### Work to complete
From the entries below, retype only the lines from the one with "Before you can" through the one with "These commands set", exactly as written.

### Saved data entries
---+---

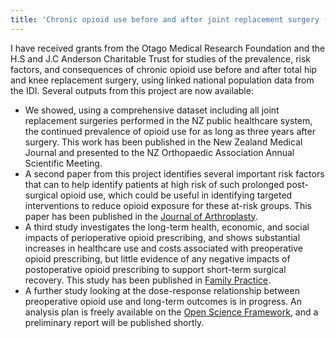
 ```yaml
---
title: 'Chronic opioid use before and after joint replacement surgery (2018-ongoing)'
---
```


I have received grants from the Otago Medical Research Foundation and the H.S and J.C Anderson Charitable Trust for studies of the prevalence, risk factors, and consequences of chronic opioid use before and after total hip and knee replacement surgery, using linked national population data from the IDI. Several outputs from this project are now available:

* We showed, using a comprehensive dataset including all joint replacement surgeries performed in the NZ public healthcare system, the continued prevalence of opioid use for as long as three years after surgery. This work has been published in the New Zealand Medical Journal and presented to the NZ Orthopaedic Association Annual Scientific Meeting.
* A second paper from this project identifies several important risk factors that can to help identify patients at high risk of such prolonged post-surgical opioid use, which could be useful in identifying targeted interventions to reduce opioid exposure for these at-risk groups. This paper has been published in the [Journal of Arthroplasty](https://doi.org/10.1016/j.arth.2020.06.040).
* A third study investigates the long-term health, economic, and social impacts of perioperative opioid prescribing, and shows substantial increases in healthcare use and costs associated with preoperative opioid prescribing, but little evidence of any negative impacts of postoperative opioid prescribing to support short-term surgical recovery. This study has been published in [Family Practice](https://doi.org/10.1093/fampra/cmad112).
* A further study looking at the dose-response relationship between preoperative opioid use and long-term outcomes is in progress. An analysis plan is freely available on the [Open Science Framework](https://osf.io/g52kt/), and a preliminary report will be published shortly.
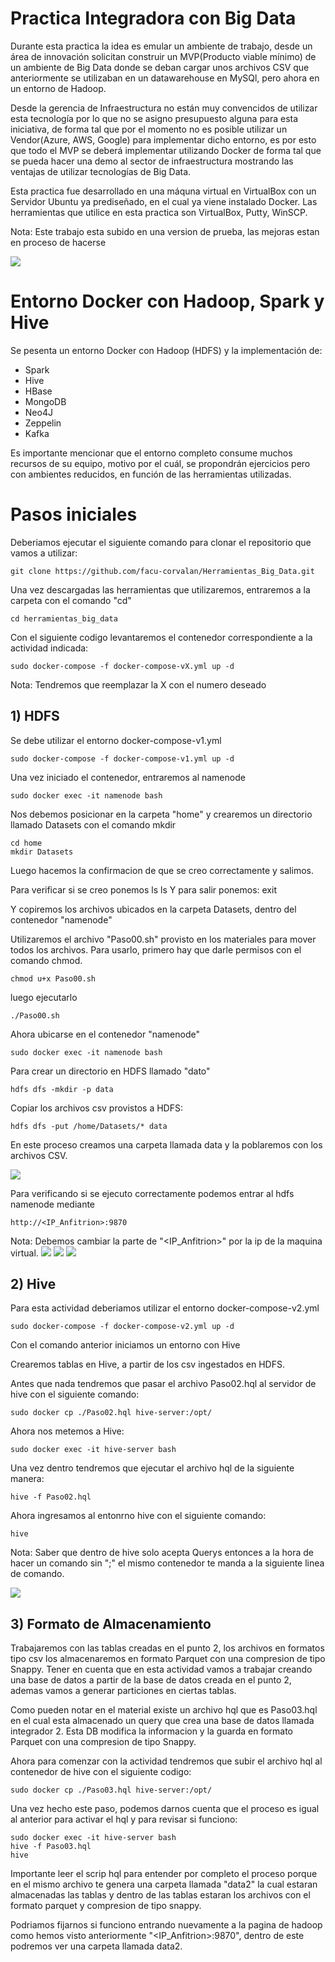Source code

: # Practica Integradora con Big Data
Durante esta practica la idea es emular un ambiente de trabajo, desde un área de innovación solicitan construir un MVP(Producto viable mínimo) de un ambiente de Big Data donde se deban cargar unos archivos CSV que anteriormente se utilizaban en un datawarehouse en MySQl, pero ahora en un entorno de Hadoop.

Desde la gerencia de Infraestructura no están muy convencidos de utilizar esta tecnología por lo que no se asigno presupuesto alguna para esta iniciativa, de forma tal que por el momento no es posible utilizar un Vendor(Azure, AWS, Google) para implementar dicho entorno, es por esto que todo el MVP se deberá implementar utilizando Docker de forma tal que se pueda hacer una demo al sector de infraestructura mostrando las ventajas de utilizar tecnologías de Big Data.


Esta practica fue desarrollado en una máquna virtual en VirtualBox con un Servidor Ubuntu ya prediseñado, en el cual ya viene instalado Docker.
Las herramientas que utilice en esta practica son VirtualBox, Putty, WinSCP. 

Nota: Este trabajo esta subido en una version de prueba, las mejoras estan en proceso de hacerse 

![](imagenes/big-data.png)

# Entorno Docker con Hadoop, Spark y Hive
Se pesenta un entorno Docker con Hadoop (HDFS) y la implementación de:

* Spark
* Hive
* HBase
* MongoDB
* Neo4J
* Zeppelin
* Kafka

Es importante mencionar que el entorno completo consume muchos recursos de su equipo, motivo por el cuál, se propondrán ejercicios pero con ambientes reducidos, en función de las herramientas utilizadas.

# Pasos iniciales

Deberiamos ejecutar el siguiente comando para clonar el repositorio que vamos a utilizar:

	git clone https://github.com/facu-corvalan/Herramientas_Big_Data.git

Una vez descargadas las herramientas que utilizaremos, 
entraremos a la carpeta con el comando "cd"

    cd herramientas_big_data

Con el siguiente codigo levantaremos el contenedor correspondiente a la actividad indicada:

    sudo docker-compose -f docker-compose-vX.yml up -d

Nota: Tendremos que reemplazar la X con el numero deseado

## 1) HDFS

Se debe utilizar el entorno docker-compose-v1.yml

    sudo docker-compose -f docker-compose-v1.yml up -d

Una vez iniciado el contenedor, entraremos al namenode

    sudo docker exec -it namenode bash

Nos debemos posicionar en la carpeta "home" y crearemos un directorio llamado Datasets con el comando mkdir

    cd home
    mkdir Datasets

Luego hacemos la confirmacion de que se creo correctamente 
y salimos.

Para verificar si se creo ponemos ls
    ls
Y para salir ponemos:
    exit

Y copiremos los archivos ubicados en la carpeta Datasets, 
dentro del contenedor "namenode"

Utilizaremos el archivo "Paso00.sh" provisto en los materiales para mover todos los archivos. Para usarlo, primero hay que darle permisos con el comando chmod.

    chmod u+x Paso00.sh

luego ejecutarlo

    ./Paso00.sh

Ahora ubicarse en el contenedor "namenode"

    sudo docker exec -it namenode bash

Para crear un directorio en HDFS llamado "dato"

    hdfs dfs -mkdir -p data

Copiar los archivos csv provistos a HDFS:

    hdfs dfs -put /home/Datasets/* data

En este proceso creamos una carpeta llamada data y la poblaremos con los archivos CSV.

![](imagenes/data.png)

Para verificando si se ejecuto correctamente podemos entrar al hdfs namenode mediante 

    http://<IP_Anfitrion>:9870

Nota: Debemos cambiar la parte de "<IP_Anfitrion>" por la ip de la maquina virtual.
![](imagenes/Hadoop_1.png)  ![](imagenes/Hadoop_2.png)  ![](imagenes/Hadoop_3.png)  

## 2) Hive

Para esta actividad deberiamos utilizar el entorno docker-compose-v2.yml

	sudo docker-compose -f docker-compose-v2.yml up -d

Con el comando anterior iniciamos un entorno con Hive 

Crearemos tablas en Hive, a partir de los csv ingestados en HDFS.

Antes que nada tendremos que pasar el archivo Paso02.hql al servidor de hive con el siguiente comando:

    sudo docker cp ./Paso02.hql hive-server:/opt/

Ahora nos metemos a Hive:

	sudo docker exec -it hive-server bash

Una vez dentro tendremos que ejecutar el archivo hql de la siguiente manera:

	hive -f Paso02.hql

Ahora ingresamos al entonrno hive con el siguiente comando:

    hive

Nota: Saber que dentro de hive solo acepta Querys entonces a la hora de hacer un comando sin ";" el mismo contenedor te manda a la siguiente linea de comando.

![](imagenes/Hive_0.png)


## 3) Formato de Almacenamiento

Trabajaremos con las tablas creadas en el punto 2, los archivos en formatos tipo csv los almacenaremos en formato Parquet con una compresion de tipo Snappy.
Tener en cuenta que en esta actividad vamos a trabajar creando una base de datos a partir de la base de datos creada en el punto 2, ademas vamos a generar particiones en ciertas tablas.

Como pueden notar en el material existe un archivo hql que es Paso03.hql en el cual esta almacenado un query que crea una base de datos llamada integrador 2. Esta DB modifica la informacion y la guarda en formato Parquet con una compresion de tipo Snappy.

Ahora para comenzar con la actividad tendremos que subir el archivo hql al contenedor de hive con el siguiente codigo:

    sudo docker cp ./Paso03.hql hive-server:/opt/

Una vez hecho este paso, podemos darnos cuenta que el proceso es igual al anterior para activar el hql y para revisar si funciono:

	sudo docker exec -it hive-server bash
	hive -f Paso03.hql
    hive

Importante leer el scrip hql para entender por completo el proceso porque en el mismo archivo te genera una carpeta llamada "data2" la cual estaran almacenadas las tablas y dentro de las tablas estaran los archivos con el formato parquet y compresion de tipo snappy.

Podriamos fijarnos si funciono entrando nuevamente a la pagina de hadoop como hemos visto anteriormente "<IP_Anfitrion>:9870", dentro de este podremos ver una carpeta llamada data2.

 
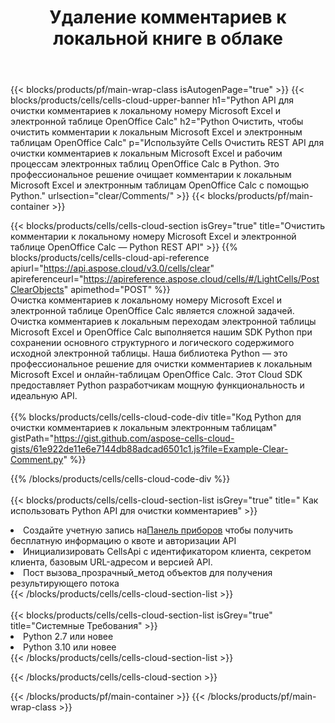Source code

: ﻿---
title:  Удаление комментариев к локальной книге в облаке
description:  Облачные API и SDK для очистки комментариев к Microsoft Excel и OpenOffice Calc. Четкие комментарии к локальным таблицам по Cells Cloud API. SDK поддерживает различные языки разработки. Среди них Android, C#, Go, Java, NodeJS, Perl, PHP, Python, Ruby и swift.
url: /ru/python/clear/comments/
---
{{< blocks/products/pf/main-wrap-class isAutogenPage="true" >}}
{{< blocks/products/cells/cells-cloud-upper-banner h1="Python API для очистки комментариев к локальному номеру Microsoft Excel и электронной таблице OpenOffice Calc" h2="Python Очистить, чтобы очистить комментарии к локальным Microsoft Excel и электронным таблицам OpenOffice Calc" p="Используйте Cells Очистить REST API для очистки комментариев к локальным Microsoft Excel и рабочим процессам электронных таблиц OpenOffice Calc в Python. Это профессиональное решение очищает комментарии к локальным Microsoft Excel и электронным таблицам OpenOffice Calc с помощью Python." urlsection="clear/Comments/" >}}
{{< blocks/products/pf/main-container >}}

{{< blocks/products/cells/cells-cloud-section isGrey="true" title="Очистить комментарии к локальному номеру Microsoft Excel и электронной таблице OpenOffice Calc — Python REST API" >}}
{{% blocks/products/cells/cells-cloud-api-reference apiurl="https://api.aspose.cloud/v3.0/cells/clear" apireferenceurl="https://apireference.aspose.cloud/cells/#/LightCells/PostClearObjects" apimethod="POST" %}}
<br/>
Очистка комментариев к локальному номеру Microsoft Excel и электронной таблице OpenOffice Calc является сложной задачей. Очистка комментариев к локальным переходам электронной таблицы Microsoft Excel и OpenOffice Calc выполняется нашим SDK Python при сохранении основного структурного и логического содержимого исходной электронной таблицы. Наша библиотека Python — это профессиональное решение для очистки комментариев к локальным Microsoft Excel и онлайн-таблицам OpenOffice Calc. Этот Cloud SDK предоставляет Python разработчикам мощную функциональность и идеальную API.
<br/>
<br/>
{{% blocks/products/cells/cells-cloud-code-div title="Код Python для очистки комментариев к локальным электронным таблицам" gistPath="https://gist.github.com/aspose-cells-cloud-gists/61e922de11e6e7144db88adcad6501c1.js?file=Example-Clear-Comment.py" %}}
  
{{% /blocks/products/cells/cells-cloud-code-div %}}
<br/>
<br/>
{{< blocks/products/cells/cells-cloud-section-list isGrey="true" title=" Как использовать Python API для очистки комментариев" >}}
<li> Создайте учетную запись на<a href="https://dashboard.aspose.cloud/">Панель приборов</a> чтобы получить бесплатную информацию о квоте и авторизации API</li>
<li>Инициализировать CellsApi с идентификатором клиента, секретом клиента, базовым URL-адресом и версией API.</li>
<li>Пост вызова_прозрачный_метод объектов для получения результирующего потока</li>
{{< /blocks/products/cells/cells-cloud-section-list >}}
<br/>
<br/>
{{< blocks/products/cells/cells-cloud-section-list isGrey="true" title="Системные Требования" >}}
<li>Python 2.7 или новее</li>
<li>Python 3.10 или новее</li>
{{< /blocks/products/cells/cells-cloud-section-list >}}

{{< /blocks/products/cells/cells-cloud-section >}}

{{< /blocks/products/pf/main-container >}}
{{< /blocks/products/pf/main-wrap-class >}}
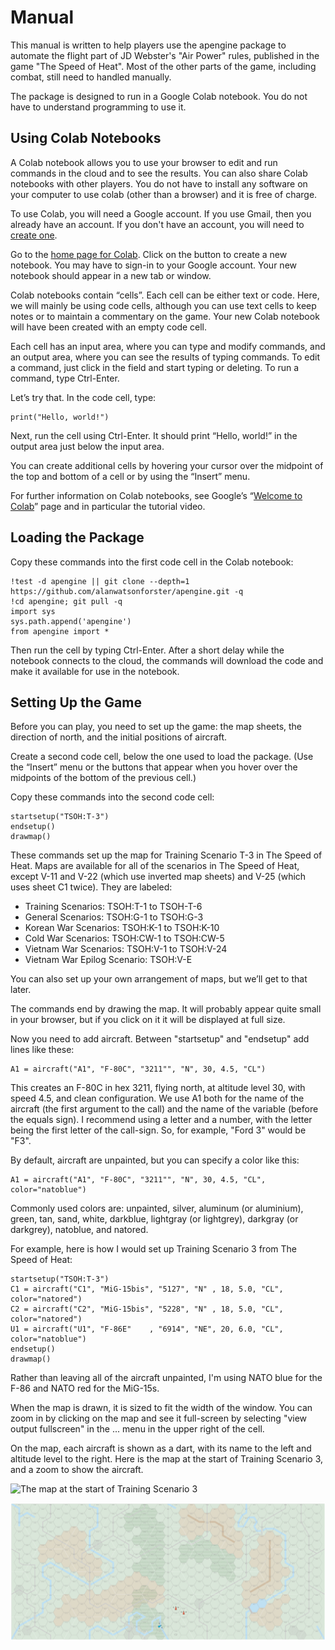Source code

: # Manual

This manual is written to help players use the apengine package to automate the flight part of JD Webster's "Air Power" rules, published in the game "The Speed of Heat". Most of the other parts of the game, including combat, still need to handled manually.

The package is designed to run in a Google Colab notebook. You do not have to understand programming to use it.

## Using Colab Notebooks

A Colab notebook allows you to use your browser to edit and run commands in the cloud and to see the results. You can also share Colab notebooks with other players. You do not have to install any software on your computer to use colab (other than a browser) and it is free of charge.

To use Colab, you will need a Google account. If you use Gmail, then you already have an account. If you don't have an account, you will need to [create one](https://support.google.com/accounts/answer/27441?hl=en#zippy=%2Ccheck-if-you-already-have-a-google-account).

Go to the [home page for Colab](https://colab.research.google.com). Click on the button to create a new notebook. You may have to sign-in to your Google account. Your new notebook should appear in a new tab or window.

Colab notebooks contain “cells”. Each cell can be either text or code. Here, we will mainly be using code cells, although you can use text cells to keep notes or to maintain a commentary on the game. Your new Colab notebook will have been created with an empty code cell.

Each cell has an input area, where you can type and modify commands, and an output area, where you can see the results of typing commands. To edit a command, just click in the field and start typing or deleting. To run a command, type Ctrl-Enter.

Let’s try that. In the code cell, type:

	print("Hello, world!")

Next, run the cell using Ctrl-Enter. It should print “Hello, world!” in the output area just below the input area.

You can create additional cells by hovering your cursor over the midpoint of the top and bottom of a cell or by using the “Insert” menu.

For further information on Colab notebooks, see Google’s “[Welcome to Colab](https://colab.research.google.com/#scrollTo=-gE-Ez1qtyIA)” page and in particular the tutorial video.

## Loading the Package

Copy these commands into the first code cell in the Colab notebook:

    !test -d apengine || git clone --depth=1 https://github.com/alanwatsonforster/apengine.git -q
    !cd apengine; git pull -q
    import sys
    sys.path.append('apengine')
    from apengine import *

Then run the cell by typing Ctrl-Enter. After a short delay while the notebook connects to the cloud, the commands will download the code and make it available for use in the notebook.

## Setting Up the Game

Before you can play, you need to set up the game: the map sheets, the direction of north, and the initial positions of aircraft.

Create a second code cell, below the one used to load the package. (Use the “Insert” menu or the buttons that appear when you hover over the midpoints of the bottom of the previous cell.)

Copy these commands into the second code cell:


    startsetup("TSOH:T-3")
    endsetup()
    drawmap()
    
These commands set up the map for Training Scenario T-3 in The Speed of Heat. Maps are available for all of the scenarios in The Speed of Heat, except V-11 and V-22 (which use inverted map sheets) and V-25 (which uses sheet C1 twice). They are labeled:

- Training Scenarios: TSOH:T-1 to TSOH-T-6
- General Scenarios: TSOH:G-1 to TSOH:G-3
- Korean War Scenarios: TSOH:K-1 to TSOH:K-10
- Cold War Scenarios: TSOH:CW-1 to TSOH:CW-5
- Vietnam War Scenarios: TSOH:V-1 to TSOH:V-24
- Vietnam War Epilog Scenario: TSOH:V-E

You can also set up your own arrangement of maps, but we’ll get to that later.

The commands end by drawing the map. It will probably appear quite small in your browser, but if you click on it it will be displayed at full size.

Now you need to add aircraft. Between "startsetup" and "endsetup" add lines like these:

    A1 = aircraft("A1", "F-80C", "3211"", "N", 30, 4.5, "CL")
    
This creates an F-80C in hex 3211, flying north, at altitude level 30, with speed 4.5, and clean configuration. We use A1 both for the name of the aircraft (the first argument to the call) and the name of the variable (before the equals sign). I recommend using a letter and a number, with the letter being the first letter of the call-sign. So, for example, "Ford 3" would be "F3".

By default, aircraft are unpainted, but you can specify a color like this:

    A1 = aircraft("A1", "F-80C", "3211"", "N", 30, 4.5, "CL", color="natoblue")
    
Commonly used colors are: unpainted, silver, aluminum (or aluminium), green, tan, sand, white, darkblue, lightgray (or lightgrey), darkgray (or darkgrey), natoblue, and natored.

For example, here is how I would set up Training Scenario 3 from The Speed of Heat:

    startsetup("TSOH:T-3")
    C1 = aircraft("C1", "MiG-15bis", "5127", "N" , 18, 5.0, "CL", color="natored")
    C2 = aircraft("C2", "MiG-15bis", "5228", "N" , 18, 5.0, "CL", color="natored")
    U1 = aircraft("U1", "F-86E"    , "6914", "NE", 20, 6.0, "CL", color="natoblue")
    endsetup()
    drawmap()

Rather than leaving all of the aircraft unpainted, I'm using NATO blue for the F-86 and NATO red for the MiG-15s.

When the map is drawn, it is sized to fit the width of the window. You can zoom in by clicking on the map and see it full-screen by selecting "view output fullscreen" in the ... menu in the upper right of the cell. 

On the map, each  aircraft is shown as a dart, with its name to the left and altitude level to the right. Here is the map at the start of Training Scenario 3, and a zoom to show the aircraft.

![The map at the start of Training Scenario 3](<https://github.com/alanwatsonforster/apengine/blob/88b74b5478f899e3fdaf60e0c2d8655b9b3b524b/documentation/Manual/T-3-start-zoom.png>)

![The aircraft at the start of Training Scenario 3](<./Manual/T-3-start-zoom.png>)



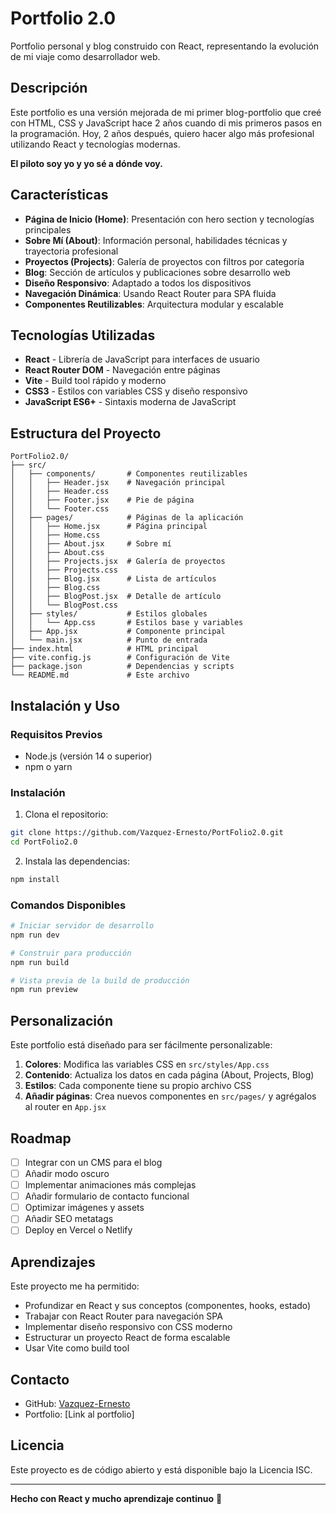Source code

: # Portfolio 2.0

Portfolio personal y blog construido con React, representando la evolución de mi viaje como desarrollador web.

## Descripción

Este portfolio es una versión mejorada de mi primer blog-portfolio que creé con HTML, CSS y JavaScript hace 2 años cuando di mis primeros pasos en la programación. Hoy, 2 años después, quiero hacer algo más profesional utilizando React y tecnologías modernas.

**El piloto soy yo y yo sé a dónde voy.**

## Características

- **Página de Inicio (Home)**: Presentación con hero section y tecnologías principales
- **Sobre Mí (About)**: Información personal, habilidades técnicas y trayectoria profesional
- **Proyectos (Projects)**: Galería de proyectos con filtros por categoría
- **Blog**: Sección de artículos y publicaciones sobre desarrollo web
- **Diseño Responsivo**: Adaptado a todos los dispositivos
- **Navegación Dinámica**: Usando React Router para SPA fluida
- **Componentes Reutilizables**: Arquitectura modular y escalable

## Tecnologías Utilizadas

- **React** - Librería de JavaScript para interfaces de usuario
- **React Router DOM** - Navegación entre páginas
- **Vite** - Build tool rápido y moderno
- **CSS3** - Estilos con variables CSS y diseño responsivo
- **JavaScript ES6+** - Sintaxis moderna de JavaScript

## Estructura del Proyecto

```
PortFolio2.0/
├── src/
│   ├── components/       # Componentes reutilizables
│   │   ├── Header.jsx    # Navegación principal
│   │   ├── Header.css
│   │   ├── Footer.jsx    # Pie de página
│   │   └── Footer.css
│   ├── pages/            # Páginas de la aplicación
│   │   ├── Home.jsx      # Página principal
│   │   ├── Home.css
│   │   ├── About.jsx     # Sobre mí
│   │   ├── About.css
│   │   ├── Projects.jsx  # Galería de proyectos
│   │   ├── Projects.css
│   │   ├── Blog.jsx      # Lista de artículos
│   │   ├── Blog.css
│   │   ├── BlogPost.jsx  # Detalle de artículo
│   │   └── BlogPost.css
│   ├── styles/           # Estilos globales
│   │   └── App.css       # Estilos base y variables
│   ├── App.jsx           # Componente principal
│   └── main.jsx          # Punto de entrada
├── index.html            # HTML principal
├── vite.config.js        # Configuración de Vite
├── package.json          # Dependencias y scripts
└── README.md             # Este archivo

```

## Instalación y Uso

### Requisitos Previos

- Node.js (versión 14 o superior)
- npm o yarn

### Instalación

1. Clona el repositorio:
```bash
git clone https://github.com/Vazquez-Ernesto/PortFolio2.0.git
cd PortFolio2.0
```

2. Instala las dependencias:
```bash
npm install
```

### Comandos Disponibles

```bash
# Iniciar servidor de desarrollo
npm run dev

# Construir para producción
npm run build

# Vista previa de la build de producción
npm run preview
```

## Personalización

Este portfolio está diseñado para ser fácilmente personalizable:

1. **Colores**: Modifica las variables CSS en `src/styles/App.css`
2. **Contenido**: Actualiza los datos en cada página (About, Projects, Blog)
3. **Estilos**: Cada componente tiene su propio archivo CSS
4. **Añadir páginas**: Crea nuevos componentes en `src/pages/` y agrégalos al router en `App.jsx`

## Roadmap

- [ ] Integrar con un CMS para el blog
- [ ] Añadir modo oscuro
- [ ] Implementar animaciones más complejas
- [ ] Añadir formulario de contacto funcional
- [ ] Optimizar imágenes y assets
- [ ] Añadir SEO metatags
- [ ] Deploy en Vercel o Netlify

## Aprendizajes

Este proyecto me ha permitido:
- Profundizar en React y sus conceptos (componentes, hooks, estado)
- Trabajar con React Router para navegación SPA
- Implementar diseño responsivo con CSS moderno
- Estructurar un proyecto React de forma escalable
- Usar Vite como build tool

## Contacto

- GitHub: [Vazquez-Ernesto](https://github.com/Vazquez-Ernesto)
- Portfolio: [Link al portfolio]

## Licencia

Este proyecto es de código abierto y está disponible bajo la Licencia ISC.

---

**Hecho con React y mucho aprendizaje continuo** 🚀 
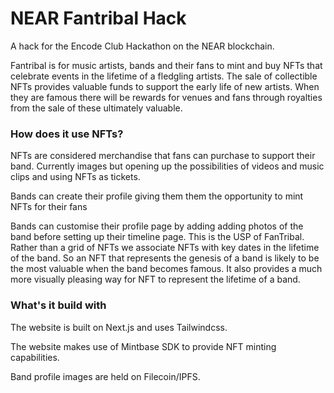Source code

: # NEAR Fantribal Hack

A hack for the Encode Club Hackathon on the NEAR blockchain.

Fantribal is for music artists, bands and their fans to mint and buy NFTs that celebrate events in the lifetime of a fledgling artists. The sale of collectible NFTs provides valuable funds to support the early life of new artists. When they are famous there will be rewards for venues and fans through royalties from the sale of these ultimately valuable.

### How does it use NFTs?

NFTs are considered merchandise that fans can purchase to support their band. Currently images but opening up the possibilities of videos and music clips and using NFTs as tickets.

Bands can create their profile giving them them the opportunity to mint NFTs for their fans

Bands can customise their profile page by adding adding photos of the band before setting up their timeline page. This is the USP of FanTribal. Rather than a grid of NFTs we associate NFTs with key dates in the lifetime of the band. So an NFT that represents the genesis of a band is likely to be the most valuable when the band becomes famous. It also provides a much more visually pleasing way for NFT to represent the lifetime of a band.

### What's it build with

The website is built on Next.js and uses Tailwindcss.

The website makes use of Mintbase SDK to provide NFT minting capabilities.

Band profile images are held on Filecoin/IPFS.
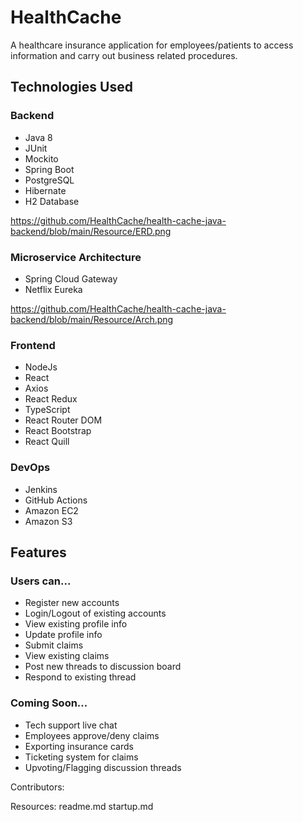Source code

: # HealthCache

A healthcare insurance application for employees/patients to access information and carry out business related procedures. 

## Technologies Used

### Backend
- Java 8
- JUnit
- Mockito
- Spring Boot
- PostgreSQL
- Hibernate
- H2 Database

https://github.com/HealthCache/health-cache-java-backend/blob/main/Resource/ERD.png

### Microservice Architecture
- Spring Cloud Gateway
- Netflix Eureka

https://github.com/HealthCache/health-cache-java-backend/blob/main/Resource/Arch.png

### Frontend
- NodeJs
- React
- Axios
- React Redux
- TypeScript
- React Router DOM
- React Bootstrap
- React Quill

### DevOps
- Jenkins
- GitHub Actions
- Amazon EC2
- Amazon S3

## Features
### Users can...
- Register new accounts
- Login/Logout of existing accounts
- View existing profile info
- Update profile info
- Submit claims
- View existing claims 
- Post new threads to discussion board 
- Respond to existing thread

### Coming Soon...
- Tech support live chat
- Employees approve/deny claims
- Exporting insurance cards
- Ticketing system for claims
- Upvoting/Flagging discussion threads


Contributors:

Resources:
readme.md
startup.md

---+---

### Response below
Before you can play, you need to set up the game: the map sheets, the direction of north, and the initial positions of aircraft.

Create a second code cell, below the one used to load the package. (Use the “Insert” menu or the buttons that appear when you hover over the midpoints of the bottom of the previous cell.)

Copy these commands into the second code cell:


    startsetup("TSOH:T-3")
    endsetup()
    drawmap()
    
These commands set up the map for Training Scenario T-3 in The Speed of Heat. Maps are available for all of the scenarios in The Speed of Heat, except V-11 and V-22 (which use inverted map sheets) and V-25 (which uses sheet C1 twice). They are labeled:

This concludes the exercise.